En estos barrios y en otros muchos ámbitos el paso de perseguido a perseguidor se ha producido a una velocidad asombrosa.

En el plano político, esta amnesia selectiva también campa a sus anchas, esta vez escudada en los positivos pasos de la extensión de la figura del matrimonio a las personas LGTB y de la reciente Ley de Identidad de Género. Muchas dudamos de que el primero se hubiese producido con una mayoría absoluta del PSOE (que meses antes de ganar las elecciones se pronunciaba sobre las adopciones con un “ya veremos”) y de que el segundo hubiera visto la luz si un grupo de transexuales no se hubiera puesto previamente en huelga de hambre.
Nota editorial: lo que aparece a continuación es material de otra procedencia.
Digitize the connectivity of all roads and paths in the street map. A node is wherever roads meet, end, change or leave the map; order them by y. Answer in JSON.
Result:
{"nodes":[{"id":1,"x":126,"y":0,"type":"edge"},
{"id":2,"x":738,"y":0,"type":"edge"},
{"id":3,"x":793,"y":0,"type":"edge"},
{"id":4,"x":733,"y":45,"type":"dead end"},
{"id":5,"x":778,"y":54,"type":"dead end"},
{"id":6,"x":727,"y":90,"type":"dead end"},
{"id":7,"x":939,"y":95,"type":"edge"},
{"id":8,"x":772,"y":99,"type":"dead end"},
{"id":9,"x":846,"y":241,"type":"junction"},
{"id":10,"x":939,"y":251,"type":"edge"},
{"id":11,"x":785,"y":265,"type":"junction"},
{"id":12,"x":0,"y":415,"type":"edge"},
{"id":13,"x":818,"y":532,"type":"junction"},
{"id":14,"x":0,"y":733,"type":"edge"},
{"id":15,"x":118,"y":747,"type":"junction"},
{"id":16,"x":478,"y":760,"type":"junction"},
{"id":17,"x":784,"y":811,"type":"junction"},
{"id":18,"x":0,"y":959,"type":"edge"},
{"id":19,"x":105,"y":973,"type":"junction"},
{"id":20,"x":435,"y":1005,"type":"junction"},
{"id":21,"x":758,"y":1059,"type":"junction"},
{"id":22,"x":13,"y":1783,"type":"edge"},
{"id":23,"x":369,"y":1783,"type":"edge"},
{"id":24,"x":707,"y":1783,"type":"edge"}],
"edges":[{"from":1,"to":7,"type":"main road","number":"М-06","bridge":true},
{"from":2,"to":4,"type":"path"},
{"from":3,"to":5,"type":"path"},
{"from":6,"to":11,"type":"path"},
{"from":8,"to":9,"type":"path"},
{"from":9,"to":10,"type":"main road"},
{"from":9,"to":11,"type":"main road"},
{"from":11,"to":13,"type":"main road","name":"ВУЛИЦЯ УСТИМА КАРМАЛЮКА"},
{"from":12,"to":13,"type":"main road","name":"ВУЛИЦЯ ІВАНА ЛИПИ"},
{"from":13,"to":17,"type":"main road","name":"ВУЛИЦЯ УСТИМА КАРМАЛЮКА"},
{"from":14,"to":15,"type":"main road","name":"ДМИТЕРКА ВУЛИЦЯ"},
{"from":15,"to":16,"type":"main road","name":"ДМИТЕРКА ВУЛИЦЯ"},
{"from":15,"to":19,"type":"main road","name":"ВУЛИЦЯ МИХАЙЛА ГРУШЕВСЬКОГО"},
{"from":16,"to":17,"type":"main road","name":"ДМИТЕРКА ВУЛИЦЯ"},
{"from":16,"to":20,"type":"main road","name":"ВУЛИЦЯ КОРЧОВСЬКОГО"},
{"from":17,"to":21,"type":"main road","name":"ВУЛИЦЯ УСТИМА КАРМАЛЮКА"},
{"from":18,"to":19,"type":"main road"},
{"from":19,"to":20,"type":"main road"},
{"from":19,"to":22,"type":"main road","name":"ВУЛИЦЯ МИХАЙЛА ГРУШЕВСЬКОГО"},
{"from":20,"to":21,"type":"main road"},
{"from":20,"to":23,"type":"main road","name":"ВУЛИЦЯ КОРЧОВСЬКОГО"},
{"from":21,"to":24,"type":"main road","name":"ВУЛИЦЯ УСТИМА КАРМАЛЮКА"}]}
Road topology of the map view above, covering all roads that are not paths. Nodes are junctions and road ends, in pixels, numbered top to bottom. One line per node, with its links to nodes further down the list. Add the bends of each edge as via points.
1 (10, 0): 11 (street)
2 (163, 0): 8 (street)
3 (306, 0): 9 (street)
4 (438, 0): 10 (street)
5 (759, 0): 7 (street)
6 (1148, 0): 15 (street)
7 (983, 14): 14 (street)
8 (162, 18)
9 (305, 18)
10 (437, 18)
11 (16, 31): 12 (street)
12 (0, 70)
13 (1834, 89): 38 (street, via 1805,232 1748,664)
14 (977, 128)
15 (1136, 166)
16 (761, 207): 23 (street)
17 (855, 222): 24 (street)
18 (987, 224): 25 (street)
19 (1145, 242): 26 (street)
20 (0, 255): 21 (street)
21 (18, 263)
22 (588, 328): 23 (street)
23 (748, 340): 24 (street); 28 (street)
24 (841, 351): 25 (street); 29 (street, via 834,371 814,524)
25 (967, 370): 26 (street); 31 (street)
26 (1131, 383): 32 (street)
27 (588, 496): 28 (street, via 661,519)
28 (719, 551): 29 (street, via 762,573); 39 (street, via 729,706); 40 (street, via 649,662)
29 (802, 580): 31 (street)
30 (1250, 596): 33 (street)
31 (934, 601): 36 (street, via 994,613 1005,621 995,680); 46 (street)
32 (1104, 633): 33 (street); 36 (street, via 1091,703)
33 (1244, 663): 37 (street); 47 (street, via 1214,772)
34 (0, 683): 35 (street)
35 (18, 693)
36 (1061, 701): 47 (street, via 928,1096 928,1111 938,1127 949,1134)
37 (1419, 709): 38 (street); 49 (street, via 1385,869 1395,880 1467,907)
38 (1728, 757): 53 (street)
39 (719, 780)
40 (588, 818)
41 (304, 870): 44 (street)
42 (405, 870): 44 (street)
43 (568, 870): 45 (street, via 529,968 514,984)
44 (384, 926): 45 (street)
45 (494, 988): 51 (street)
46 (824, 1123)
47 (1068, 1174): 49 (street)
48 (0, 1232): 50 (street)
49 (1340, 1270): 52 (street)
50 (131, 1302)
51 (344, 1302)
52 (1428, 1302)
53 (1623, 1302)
La exclusión de menores e inmigrantes de la citada ley dejó un sabor agridulce entre muchos colectivos transexuales. Así mismo, el incumplimiento electoral en cuanto a la inclusión del tratamiento integral para personas transexuales entre las prestaciones de la Seguridad Social actualmente va camino de convertirse en el eje lucha de muchos colectivos. Colectivos que no nos resignamos a esperar a que 17 Comunidades Autónomas se pongan de acuerdo en una mesa de negociación tal y como le resultaría más cómodo a un gobierno “socialista” que no tiene voluntad política alguna para aprobar este derecho incontestable por la vía del decreto. Lo que más nos preocupa de esta sorprendente receta “por autonomías” es que viene prescrita por una federación de colectivos LGTB más preocupada por las carreras electorales de algunos de sus miembros que por las urgentes demandas de un colectivo, como el transexual, que sufre como ninguno la discriminación.
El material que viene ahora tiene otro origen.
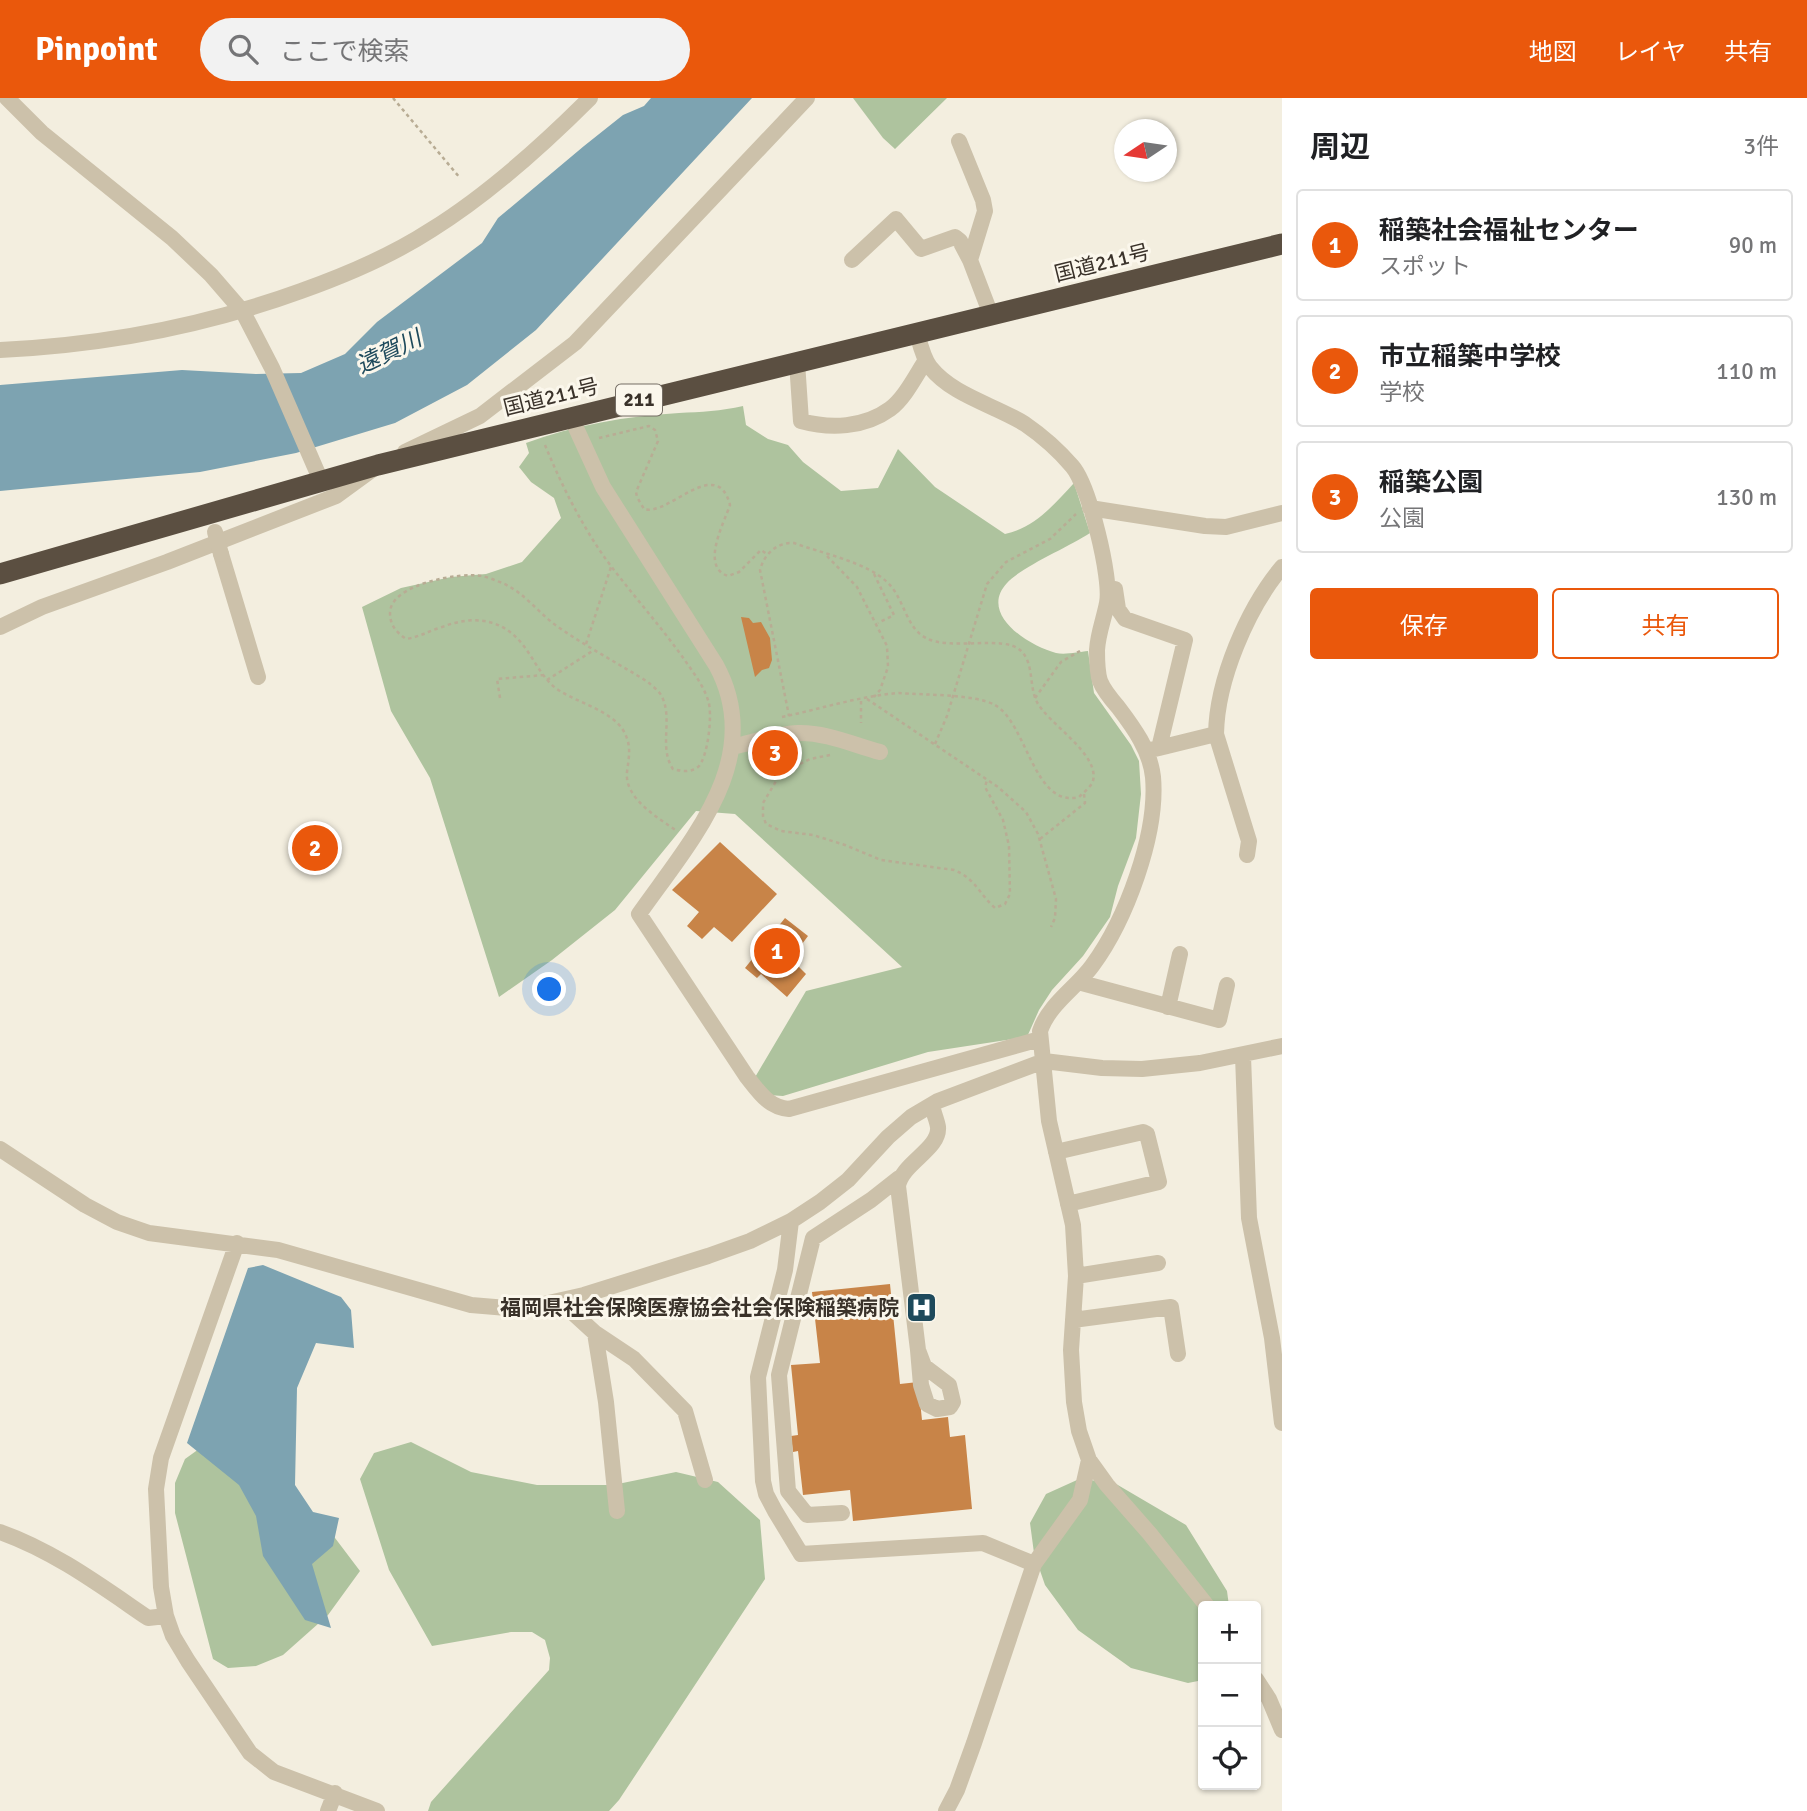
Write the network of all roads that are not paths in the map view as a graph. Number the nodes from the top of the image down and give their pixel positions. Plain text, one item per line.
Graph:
1 (7, 98) edge
2 (590, 98) edge
3 (807, 98) edge
4 (959, 141) dead end
5 (1282, 244) edge
6 (852, 260) dead end
7 (970, 260) junction
8 (243, 312) junction
9 (990, 315) junction
10 (917, 333) junction
11 (0, 350) edge
12 (926, 360) junction
13 (797, 362) junction
14 (571, 417) junction
15 (378, 465) junction
16 (319, 475) junction
17 (1089, 505) junction
18 (1282, 513) edge
19 (212, 523) junction
20 (1102, 552) junction
21 (1282, 567) edge
22 (0, 573) edge
23 (0, 627) edge
24 (258, 677) dead end
25 (1216, 734) junction
26 (732, 747) junction
27 (1153, 750) junction
28 (880, 752) dead end
29 (1247, 855) dead end
30 (1180, 954) dead end
31 (1078, 982) junction
32 (1227, 985) dead end
33 (1168, 1007) junction
34 (1040, 1039) junction
35 (1282, 1046) edge
36 (1243, 1056) junction
37 (1044, 1061) junction
38 (932, 1105) junction
39 (0, 1149) edge
40 (1056, 1152) junction
41 (900, 1178) junction
42 (1068, 1203) junction
43 (791, 1220) junction
44 (237, 1243) junction
45 (1158, 1263) dead end
46 (1076, 1276) junction
47 (560, 1301) junction
48 (1073, 1320) junction
49 (595, 1333) junction
50 (918, 1350) dead end
51 (1178, 1354) dead end
52 (1282, 1423) edge
53 (1089, 1460) junction
54 (705, 1480) dead end
55 (617, 1511) dead end
56 (842, 1513) dead end
57 (0, 1532) edge
58 (1034, 1564) junction
59 (1203, 1601) edge
60 (166, 1616) junction
61 (1261, 1687) edge
62 (1282, 1730) edge
63 (335, 1793) junction
64 (328, 1811) edge
65 (377, 1811) edge
66 (946, 1811) edge

1 - 8 street
2 - 8 street
3 - 15 street
4 - 7 street
5 - 9 highway, 国道211号 / 211
6 - 7 street
7 - 9 street
8 - 11 street
8 - 16 street
9 - 10 highway, 国道211号 / 211
10 - 12 street
10 - 13 highway, 国道211号 / 211
12 - 13 street
12 - 17 street
13 - 14 highway, 国道211号 / 211
14 - 15 highway, 国道211号 / 211
14 - 26 street
15 - 16 highway, 国道211号 / 211
15 - 23 street
16 - 19 highway, 国道211号 / 211
17 - 18 street
17 - 20 street
19 - 22 highway, 国道211号 / 211
19 - 24 street, bridge
20 - 27 street
20 - 27 street
21 - 25 street
25 - 27 street
25 - 29 street
26 - 28 street
26 - 34 street
27 - 31 street
30 - 33 street
31 - 33 street
31 - 34 street
32 - 33 street
34 - 37 street
35 - 36 street
36 - 37 street
36 - 52 street
37 - 38 street
37 - 40 street
38 - 41 street
38 - 43 street
39 - 44 street
40 - 42 street
40 - 42 street
41 - 50 street
41 - 56 street
42 - 46 street
43 - 47 street
43 - 58 street
44 - 47 street
44 - 60 street
45 - 46 street
46 - 48 street
47 - 49 street
48 - 51 street
48 - 53 street
49 - 54 street
49 - 55 street
53 - 58 street
53 - 59 street
57 - 60 street
58 - 66 street
60 - 63 street
61 - 62 street
63 - 64 street
63 - 65 street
La mercantilización de la manifestación del día de la liberación sexual también será, una vez más uno de los motivos para salir a la calle de mano de los movimientos sociales.
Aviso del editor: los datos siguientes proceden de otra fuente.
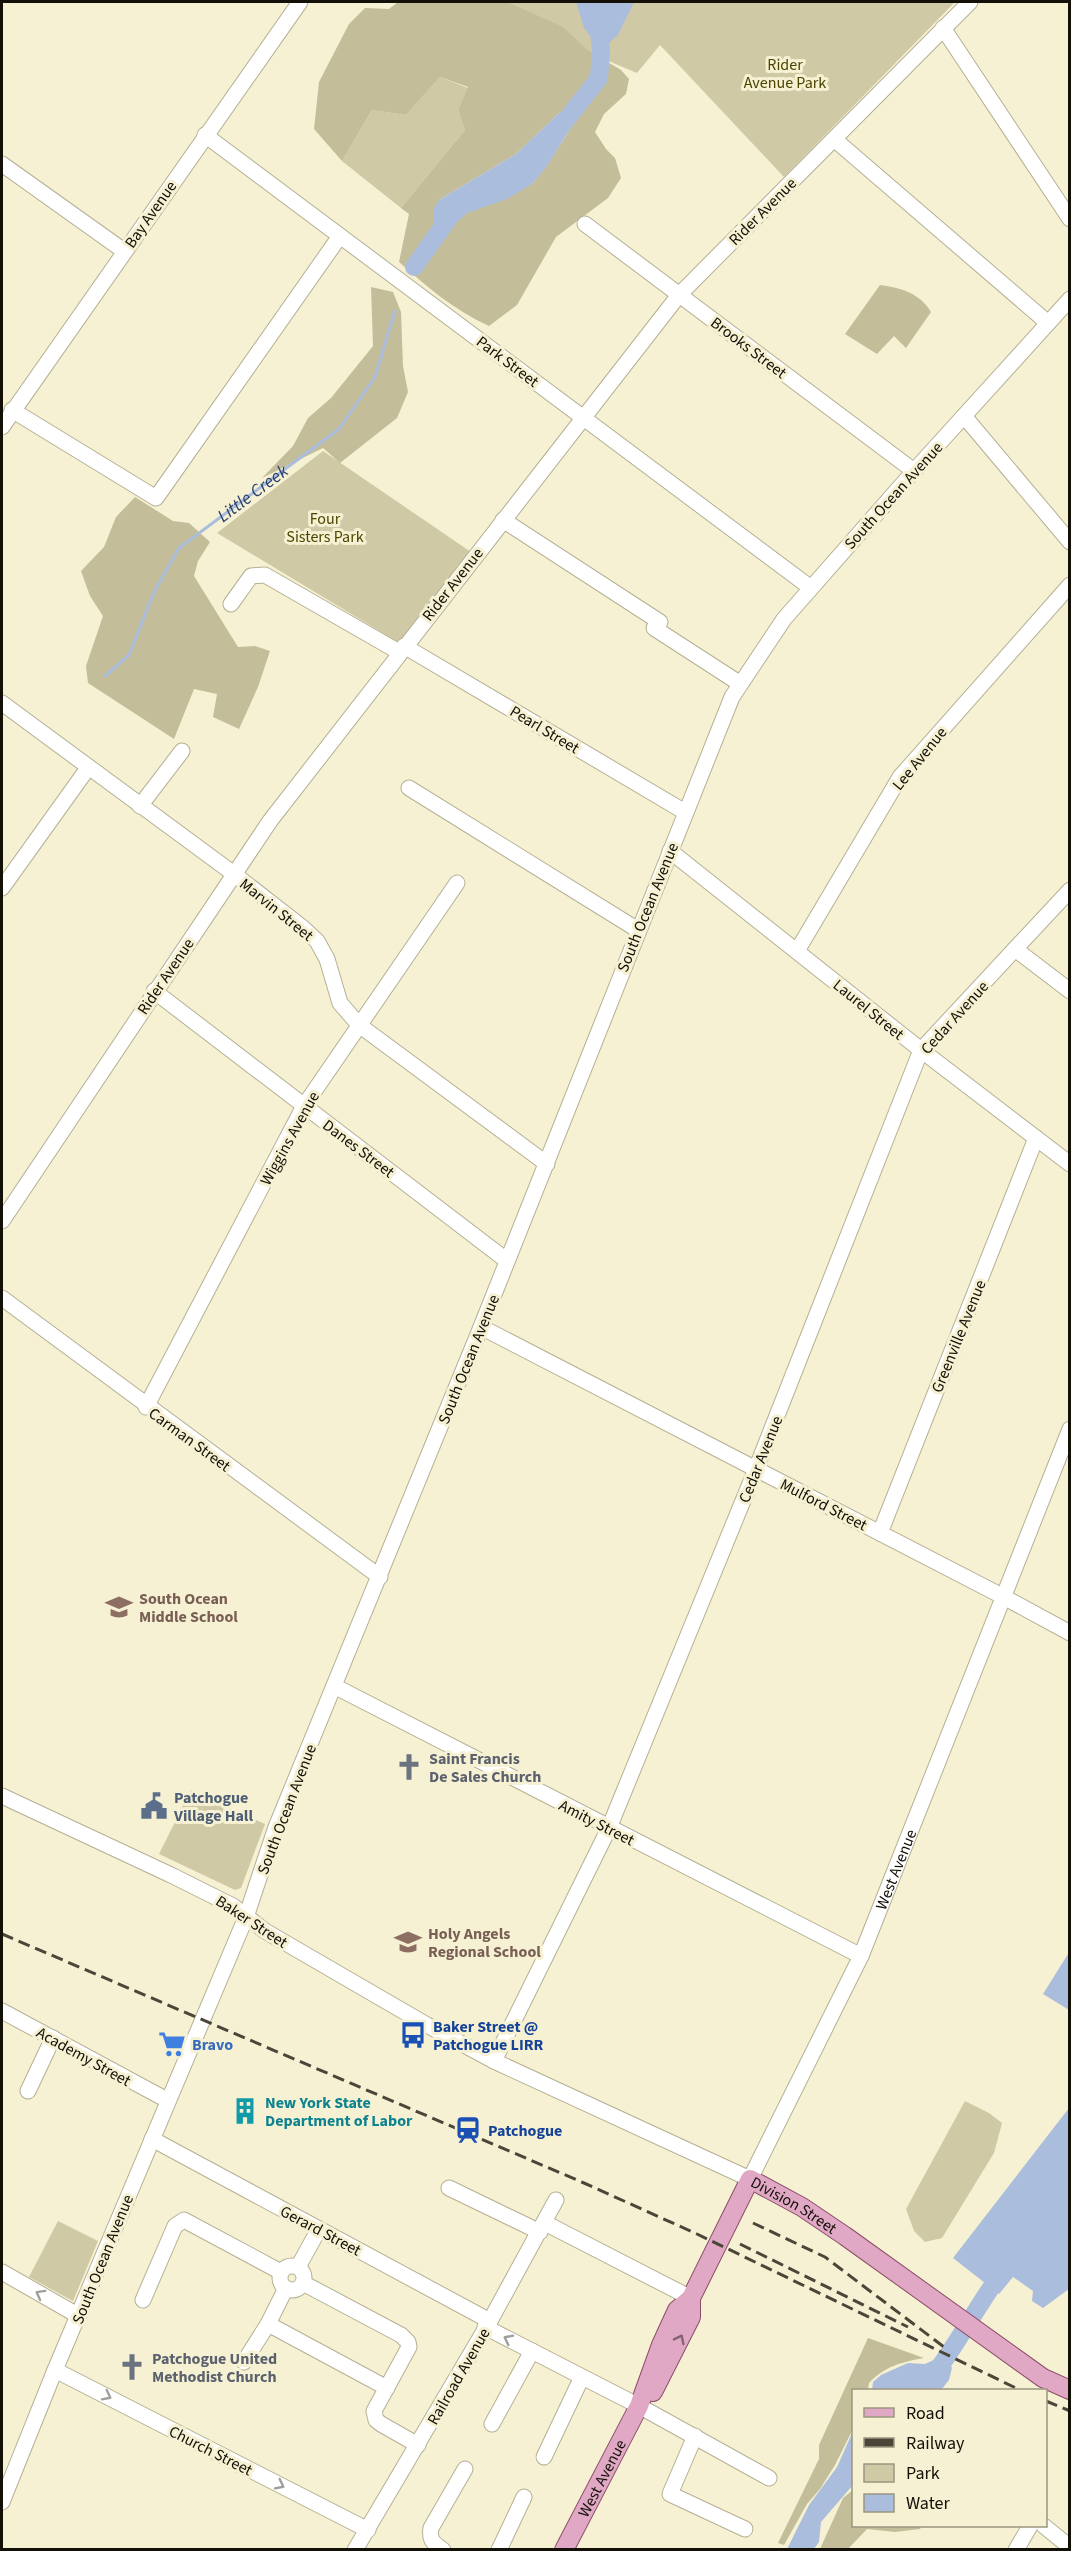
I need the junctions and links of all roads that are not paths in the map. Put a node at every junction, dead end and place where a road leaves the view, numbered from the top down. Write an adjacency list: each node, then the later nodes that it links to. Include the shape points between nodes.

Nos resulta inconcebible que en una manifestación se haga exhibición de publicidad, más aún que se intente justificar con la idea de atraer a cuanta más gente mejor. Pobre justificación además, cuando la mayoría de la gente no participa de la manifestación sino que sólo asiste a ver un espectáculo donde las marcas invaden el espacio público a la misma velocidad que el contenido político desaparece de él.

Tenemos muy claro que la llegada de la derecha tendría consecuencias muy negativas para nuestro proceso emancipatorio. También tenemos claro que eso no es excusa para tener que transigir con intereses y dinámicas que, por su contenido desmovilizador, le acaban allanando el camino a la derecha sólo que por la vía del buen-rollismo.

El próximo 30 de Junio, todas y todos volveremos a nadar contracorriente con el Bloque Alternativo, ya que esa forma de nadar es la única forma de demostrar que se está vivo.